Toen Perusia zich in het volgende jaar overgaf, slaagde Nero erin te ontsnappen met zijn gezin naar Praeneste en vandaar naar Napels[9]. Nadat hij zonder succes had gepoogd slaven onder de wapenen te brengen door hen hun vrijheid te beloven, stak hij over naar Sextus Pompeius in Sicilië[10]. In Napels, terwijl zij in het geheim een schip probeerden vast te krijgen, werden zij bijna door de kreten van het kind verraden[11]. Nero, die meende dat hij niet met de nodige egards was ontvangen door Pompeius, stak over naar Marcus Antonius in Achaea en, nadat Marcus Antonius en Octavianus zich aan het eind van het jaar (40 v.Chr.) hadden verzoend te Brundisium, en in 39 v.Chr. door het pact van Misenum ook met Sextus Pompeius vrede was gesloten, keerde hij met zijn gezin naar Rome terug[12]. Livia, die een grote schoonheid bezat, wekte de passie van Octavianus op, aan wie zij door haar echtgenoot werd overgedragen toen ze reeds zes maanden zwanger was van haar tweede zoon Drusus[13]. Nero gaf Livia weg zoals een vader zijn dochter (38 v.Chr.), maar hij moest hiervoor wel eerst formeel van haar zijn gescheiden[14]. Hij gaf haar zelfs een bruidsschat mee. Toen Drusus werd geboren, stuurde Caesar Augustus de jongen naar zijn vader, want, verwekt tijdens het huwelijk van Nero met Livia, was Nero zijn wettige vader. Caesar Augustus, die een enorm methodisch man was, maakte een opmerking in zijn memorandumbook, « dat Caesar het kind naar Nero zijn vader stuurde dat was geboren uit zijn vrouw Livia »[15].

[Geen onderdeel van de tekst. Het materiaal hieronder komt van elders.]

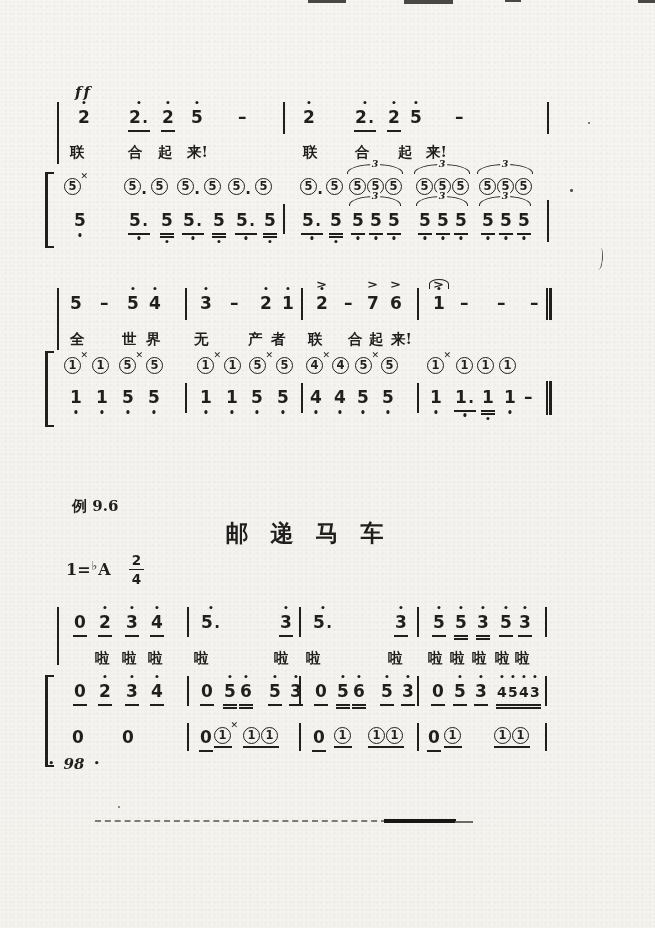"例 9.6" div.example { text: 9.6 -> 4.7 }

Nero stierf kort daarop en stelde Caesar Augustus als voogd aan over zijn beide zonen. Indien Tiberius in 42 v.Chr. was geboren, stierf Nero in 34 of 33 v.Chr., want zijn negen jaar oude zoon Tiberius hield zijn begrafenisrede voor de Rostra[16].

  1. Suet., Tib. 3.1.
  2. Cic., ad Att. VI 6.1, cf. VII 3.12.
  3. Bell. Alex. 25; Cass. Dio, XLII 40.6; Suet., Tib. 4.1.
  4. Suet., Tib. 4.1; cf. Vell. Pat., II 75.1.
  5. Suet., Tib. 4.1.
  6. Suet., Tib. 4.2; Vell. Pat., II 75.1.
  7. Cass. Dio, XLVIII 15.3; Suet., Tib. 4.2; Tac., Ann. V 1.1.
  8. Cass. Dio, XLVIII 15.3; Suet., Tib. 4.1; Tac., Ann. VI 51.2; Vell. Pat., II 75.1.
  9. Suet., Tib. 4.2; Vell. Pat., II 76.1; cf. Tac., Ann. V 1.1.
  10. Suet., Tib. 4.2; cf. Cass. Dio, XLVIII 15.3.
  11. Suet., Tib. 6.2; cf. Cass. Dio, LIV 7.2.
  12. Suet., Tib. 4.3; Tac., Ann. V 1.1; Vell. Pat., II 77.2.
  13. Suet., Aug. 62.2, Tib 4.3; Tac., Ann. I 10.5, V 1.2.
  14. Cass. Dio, XLVIII 44.1-3; cf. Vell. Pat., II 79.2.
  15. Cass. Dio, XLVIII 44.4.
  16. Suet., Tib. 6.4.
  • K.-L. Elvers, art. Claudius (I 19), in NP 3 (1997), col. 10.
  • G. Long, art. Nero, Ti. Claudius (8), in W. Smith (ed.), A dictionary of Greek and Roman biography and mythology, II, Londen, 1873, pp. 1161-1162.
  • Z. Yavetz, Tiberius. Der traurige Kaiser, München, 2002, p. 24.